Guiding Principles for Responsible Use of Artificial Intelligence (AI)
This document provides an initial set of foundational principles and guidelines for responsibly using AI tools in East Irondequoit CSD. These foundational principles and guidelines will be reviewed and updated as needed to ensure they continue to align with changes in technology, laws and our understanding of AI’s impact on education. These principles and guidelines are meant to promote responsible use of AI that is purpose driven and supports district goals. These principles and guidelines apply to all forms of AI, including Generative AI.
Definition of Generative AI: Generative Artificial Intelligence (AI) is a technology that can create content, including text, images, audio, or video, when prompted by a user.

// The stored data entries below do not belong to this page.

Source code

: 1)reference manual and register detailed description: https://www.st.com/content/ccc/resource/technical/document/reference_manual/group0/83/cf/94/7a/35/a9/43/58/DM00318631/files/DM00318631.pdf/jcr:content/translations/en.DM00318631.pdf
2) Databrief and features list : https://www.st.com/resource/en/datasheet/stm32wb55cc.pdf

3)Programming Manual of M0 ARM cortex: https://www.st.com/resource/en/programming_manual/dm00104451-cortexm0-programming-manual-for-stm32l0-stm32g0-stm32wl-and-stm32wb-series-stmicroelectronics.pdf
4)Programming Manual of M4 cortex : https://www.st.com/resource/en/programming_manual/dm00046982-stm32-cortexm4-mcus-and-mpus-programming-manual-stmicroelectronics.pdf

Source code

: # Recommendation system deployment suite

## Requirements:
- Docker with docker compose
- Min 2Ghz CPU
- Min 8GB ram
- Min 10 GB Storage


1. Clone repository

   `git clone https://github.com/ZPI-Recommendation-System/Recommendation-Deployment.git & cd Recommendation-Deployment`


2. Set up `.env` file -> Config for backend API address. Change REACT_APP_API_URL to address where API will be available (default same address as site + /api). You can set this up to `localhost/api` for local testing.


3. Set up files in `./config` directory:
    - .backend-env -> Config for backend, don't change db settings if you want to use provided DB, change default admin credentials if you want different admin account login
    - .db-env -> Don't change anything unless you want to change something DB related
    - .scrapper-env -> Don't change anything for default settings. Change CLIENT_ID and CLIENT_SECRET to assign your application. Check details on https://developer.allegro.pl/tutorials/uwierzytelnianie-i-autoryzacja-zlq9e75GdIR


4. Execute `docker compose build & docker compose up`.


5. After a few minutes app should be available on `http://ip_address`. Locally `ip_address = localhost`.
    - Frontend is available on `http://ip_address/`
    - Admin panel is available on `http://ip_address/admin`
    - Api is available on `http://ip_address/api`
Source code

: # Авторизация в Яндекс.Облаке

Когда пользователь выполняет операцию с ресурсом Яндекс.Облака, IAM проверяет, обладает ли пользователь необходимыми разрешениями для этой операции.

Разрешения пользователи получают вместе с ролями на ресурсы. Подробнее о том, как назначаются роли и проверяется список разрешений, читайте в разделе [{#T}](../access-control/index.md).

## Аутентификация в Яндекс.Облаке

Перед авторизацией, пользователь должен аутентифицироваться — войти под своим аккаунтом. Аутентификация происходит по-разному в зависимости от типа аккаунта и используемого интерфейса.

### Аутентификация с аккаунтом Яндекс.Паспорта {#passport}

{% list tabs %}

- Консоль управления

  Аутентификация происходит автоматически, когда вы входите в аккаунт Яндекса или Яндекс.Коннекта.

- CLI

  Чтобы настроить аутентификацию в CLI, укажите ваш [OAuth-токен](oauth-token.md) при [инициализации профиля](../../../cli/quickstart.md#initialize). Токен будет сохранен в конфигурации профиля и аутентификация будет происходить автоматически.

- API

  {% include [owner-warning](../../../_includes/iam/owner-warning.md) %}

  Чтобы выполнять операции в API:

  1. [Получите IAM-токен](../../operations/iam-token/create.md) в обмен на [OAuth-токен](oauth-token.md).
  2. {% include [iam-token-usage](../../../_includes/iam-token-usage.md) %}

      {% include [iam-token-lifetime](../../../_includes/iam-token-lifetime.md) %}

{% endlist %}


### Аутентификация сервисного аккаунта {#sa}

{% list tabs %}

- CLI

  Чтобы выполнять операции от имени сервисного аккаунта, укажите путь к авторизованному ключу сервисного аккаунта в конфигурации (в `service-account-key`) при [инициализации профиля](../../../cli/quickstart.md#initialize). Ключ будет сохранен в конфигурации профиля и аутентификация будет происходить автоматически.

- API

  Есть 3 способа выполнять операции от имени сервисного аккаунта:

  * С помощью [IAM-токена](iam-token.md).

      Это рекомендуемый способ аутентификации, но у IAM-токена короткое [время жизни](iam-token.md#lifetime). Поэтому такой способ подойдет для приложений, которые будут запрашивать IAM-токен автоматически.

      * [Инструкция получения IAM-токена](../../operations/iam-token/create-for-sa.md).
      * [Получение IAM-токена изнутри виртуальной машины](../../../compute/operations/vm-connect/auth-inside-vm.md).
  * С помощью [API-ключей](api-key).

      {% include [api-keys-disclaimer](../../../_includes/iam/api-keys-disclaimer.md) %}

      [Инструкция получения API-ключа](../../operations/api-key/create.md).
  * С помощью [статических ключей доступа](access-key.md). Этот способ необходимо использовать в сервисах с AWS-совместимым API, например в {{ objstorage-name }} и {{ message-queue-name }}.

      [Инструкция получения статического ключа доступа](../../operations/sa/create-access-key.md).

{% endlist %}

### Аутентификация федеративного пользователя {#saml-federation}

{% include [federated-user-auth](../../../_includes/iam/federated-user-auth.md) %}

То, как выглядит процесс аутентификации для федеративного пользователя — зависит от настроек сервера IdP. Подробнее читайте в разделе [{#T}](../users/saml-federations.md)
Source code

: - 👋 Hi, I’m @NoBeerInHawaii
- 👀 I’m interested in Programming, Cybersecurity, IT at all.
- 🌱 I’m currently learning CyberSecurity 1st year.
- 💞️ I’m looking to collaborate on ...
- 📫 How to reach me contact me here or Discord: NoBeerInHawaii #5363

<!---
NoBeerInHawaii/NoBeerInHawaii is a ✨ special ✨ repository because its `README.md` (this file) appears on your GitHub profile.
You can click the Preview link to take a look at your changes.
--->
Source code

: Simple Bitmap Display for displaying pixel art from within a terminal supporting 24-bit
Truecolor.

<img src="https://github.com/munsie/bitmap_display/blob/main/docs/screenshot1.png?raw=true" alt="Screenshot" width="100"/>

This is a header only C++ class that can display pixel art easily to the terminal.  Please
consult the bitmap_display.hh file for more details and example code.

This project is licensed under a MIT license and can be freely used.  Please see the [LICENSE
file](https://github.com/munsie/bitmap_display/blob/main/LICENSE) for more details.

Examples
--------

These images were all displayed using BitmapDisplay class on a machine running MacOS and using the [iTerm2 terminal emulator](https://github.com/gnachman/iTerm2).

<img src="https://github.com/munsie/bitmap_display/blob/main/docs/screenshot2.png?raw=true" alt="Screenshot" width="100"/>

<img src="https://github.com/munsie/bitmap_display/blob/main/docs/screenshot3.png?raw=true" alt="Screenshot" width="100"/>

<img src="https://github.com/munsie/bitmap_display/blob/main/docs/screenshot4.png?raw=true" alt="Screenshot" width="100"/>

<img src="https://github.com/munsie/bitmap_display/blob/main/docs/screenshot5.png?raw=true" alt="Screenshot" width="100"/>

Generative AI systems learn patterns and relationships from massive amounts of data, which enables them to generate new content that may be similar, but not identical, to the underlying training data. The systems generally require a user to submit prompts that guide the generation of new content. (Adapted slightly from U.S. Government Accountability Office Science and Tech Spotlight: Generative AI)
Definition of Personally Identifiable Information (PII): Personally Identifiable Information is any combination of two or more identifying elements that when combined can identify a person.
Guiding Principles: The district supports these guiding principles as the foundation for developing guidance for the responsible use of AI. These guiding principles are based on the CoSN K12 Generative AI checklist, the Teach AI in Education Toolkit and the NIST AI Risk Management Framework. These principles articulate the following characteristics of trustworthy AI. Trustworthy AI should be safe and secure, accountable and transparent, valid and reliable, privacy-enhanced, explainable and interpretable and equitable and accessible. In addition, AI use should be purpose driven, human-centered and never used with the intent to harm, harass or intimidate others.
Purpose Driven:
AI should be used to enhance educational outcomes, not replace human instruction.
AI use should support curriculum and help students achieve their educational goals.
AI use should enhance operational and administrative efficiency, not replace it.
AI use should support district goals to deliver equitable educational experiences to students.
Privacy and Data Protection:
AI should be used only in a manner that respects user privacy.
Personally identifiable information, sensitive or confidential information should never be shared with AI systems.
AI tools must comply with all relevant data protection and privacy laws.
AI tools must have appropriate data security protections.
Transparency and Accountability:
The use of AI should be transparent. Students, parents, and staff should be informed about the AI tools being used, their purpose, and how they work.
Maintain human agency and judgement. There should be clear accountability for the decisions made by AI. If an AI system makes a decision, there should be a human who can explain the decision-making process.
The district shall use Generative AI responsibly and be held accountable for the performance, impact and consequences of its use in district work.
Vendors partnering with schools to provide AI tools should be accountable for the reliability of their products and comply with relevant data protection and privacy laws.
Accurate and Reliable:
AI outputs should be reviewed for accuracy to verify that outputs produced are valid and continue to demonstrate the reliability of system performance.
AI outputs should be viewed as first draft and reviewed for bias and inaccuracies.
Equitable and Accessible:
All students should have access to AI tools which are inclusively designed with all students in mind.
Fairness in AI includes concerns for equality and equity by addressing issues such as harmful bias and discrimination. AI may produce bias output; therefore, all AI output should be checked for accuracy, and it should be tested and monitored.
Safety and Well-being:
AI should be used in a way that ensures the physical, emotional, and psychological safety of students.
AI should not be used to harm, harass, or intimidate others.
AI should be used with safety and security in mind, minimizing potential harm and ensuring that systems are reliable, resilient, and controllable by humans.
Knowledge - Promote AI Literacy: The district shall provide AI Literacy training to staff and students to support responsible use of AI. AI Literacy training should include topics such as:
Understanding how to use AI and how AI works and why it produces the results that it does.
Strategies for AI concepts into core academic classes.
Benefits of AI.
Risks of AI:
Bias and Fairness in outputs of AI tools.
Overreliance on use of AI.
Cultural competence.
Accessibility and Equity.
Data privacy.
Hallucinations and Deep Fakes.
Ongoing Monitoring and Evaluation:
The use of AI should be regularly reviewed to assess its impact on students and the learning environment utilizing metrics to measure successes.
The use of AI should be regularly reviewed to ensure equity of access, data privacy, and safe and ethical usage are maintained.
The district shall adapt its use of AI tools as new information and models become available.